[The input — start]

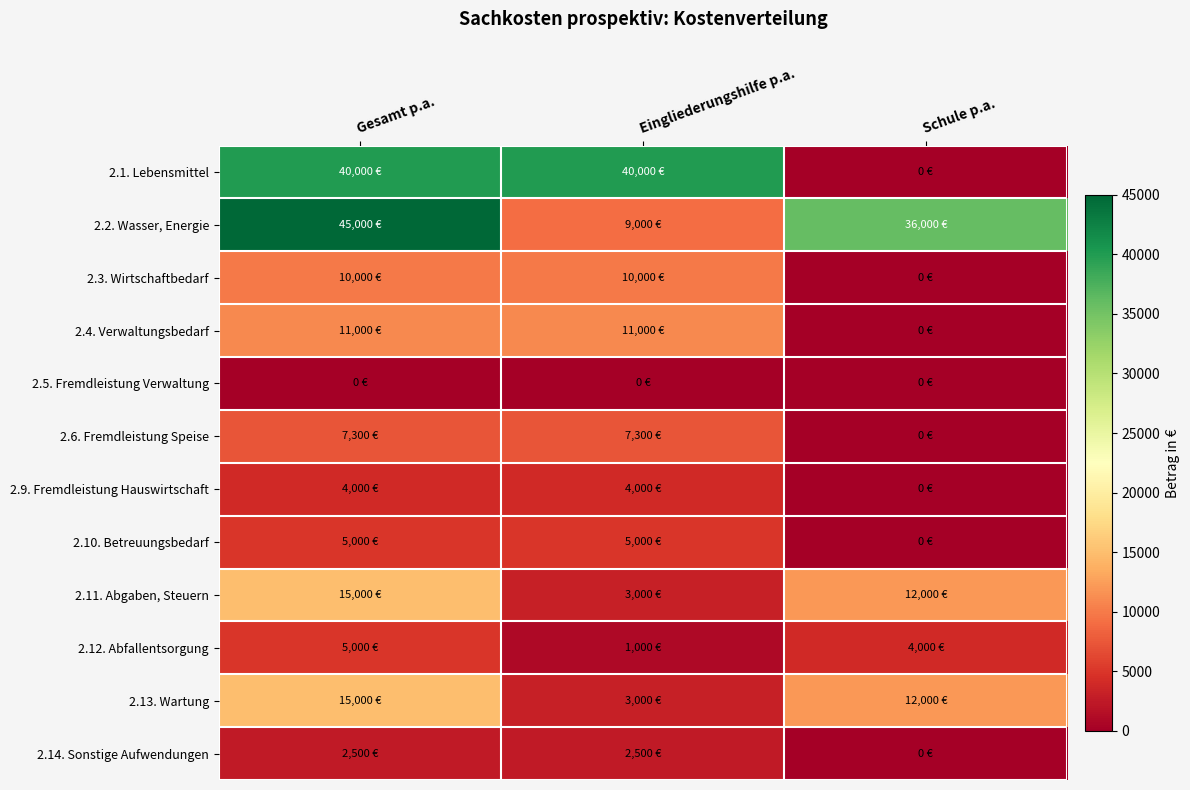

Which category has the highest value across all series?

Gesamt p.a.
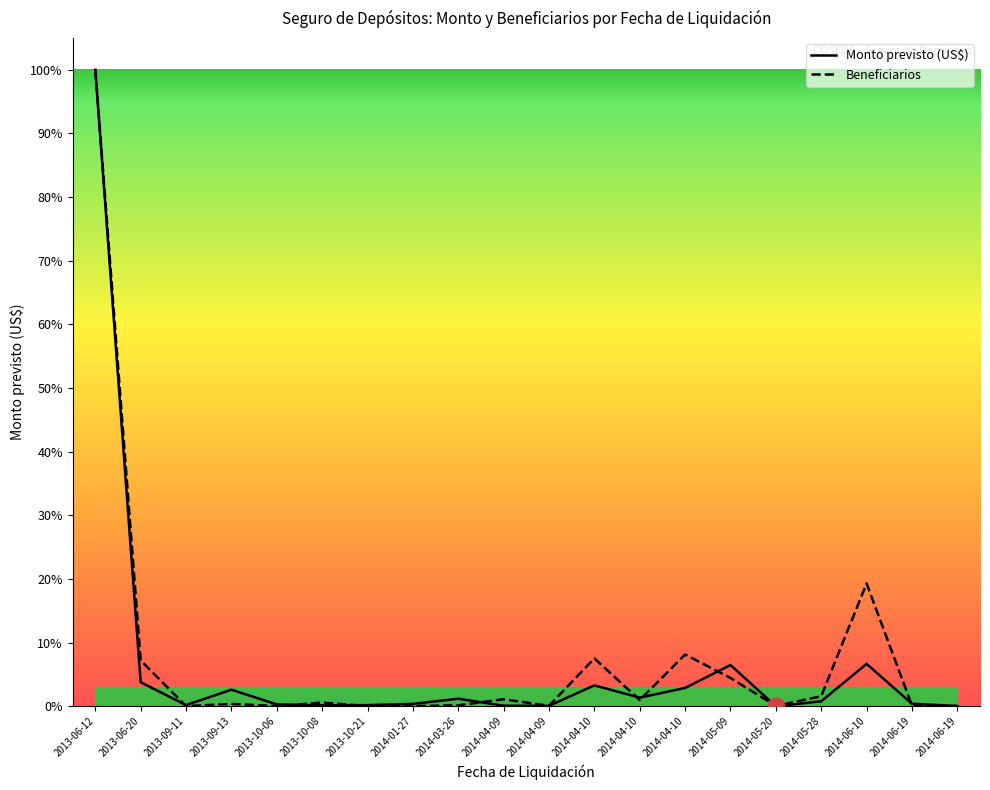

Reading left to right, extract all data points from this chart.

Monto previsto (US$): 2013-06-12=100.0	2013-06-20=3.8	2013-09-11=0.2	2013-09-13=2.6	2013-10-06=0.3	2013-10-08=0.2	2013-10-21=0.2	2014-01-27=0.4	2014-03-26=1.2	2014-04-09=0.1	2014-04-09=0.1	2014-04-10=3.3	2014-04-10=1.4	2014-04-10=2.9	2014-05-09=6.5	2014-05-20=0.0	2014-05-28=0.8	2014-06-10=6.7	2014-06-19=0.4	2014-06-19=0.1
Beneficiarios: 2013-06-12=100.0	2013-06-20=7.2	2013-09-11=0.0	2013-09-13=0.4	2013-10-06=0.0	2013-10-08=0.6	2013-10-21=0.0	2014-01-27=0.0	2014-03-26=0.2	2014-04-09=1.1	2014-04-09=0.1	2014-04-10=7.5	2014-04-10=1.0	2014-04-10=8.1	2014-05-09=4.5	2014-05-20=0.1	2014-05-28=1.6	2014-06-10=19.3	2014-06-19=0.1	2014-06-19=0.0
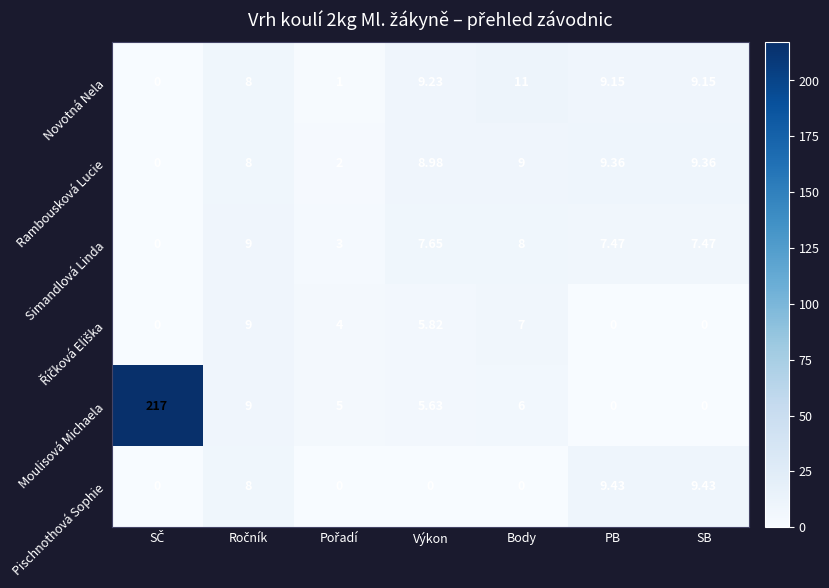

Which series has the widest spread of values?

Moulisová Michaela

[The input — finish]

* _Assignment_: Reproduce all of the records above word for word, omitting the pictures.

* _Response area_:
Which category has the highest value across all series?

Gesamt p.a.

Reading left to right, extract all data points from this chart.

Monto previsto (US$): 2013-06-12=100.0	2013-06-20=3.8	2013-09-11=0.2	2013-09-13=2.6	2013-10-06=0.3	2013-10-08=0.2	2013-10-21=0.2	2014-01-27=0.4	2014-03-26=1.2	2014-04-09=0.1	2014-04-09=0.1	2014-04-10=3.3	2014-04-10=1.4	2014-04-10=2.9	2014-05-09=6.5	2014-05-20=0.0	2014-05-28=0.8	2014-06-10=6.7	2014-06-19=0.4	2014-06-19=0.1
Beneficiarios: 2013-06-12=100.0	2013-06-20=7.2	2013-09-11=0.0	2013-09-13=0.4	2013-10-06=0.0	2013-10-08=0.6	2013-10-21=0.0	2014-01-27=0.0	2014-03-26=0.2	2014-04-09=1.1	2014-04-09=0.1	2014-04-10=7.5	2014-04-10=1.0	2014-04-10=8.1	2014-05-09=4.5	2014-05-20=0.1	2014-05-28=1.6	2014-06-10=19.3	2014-06-19=0.1	2014-06-19=0.0

Which series has the widest spread of values?

Moulisová Michaela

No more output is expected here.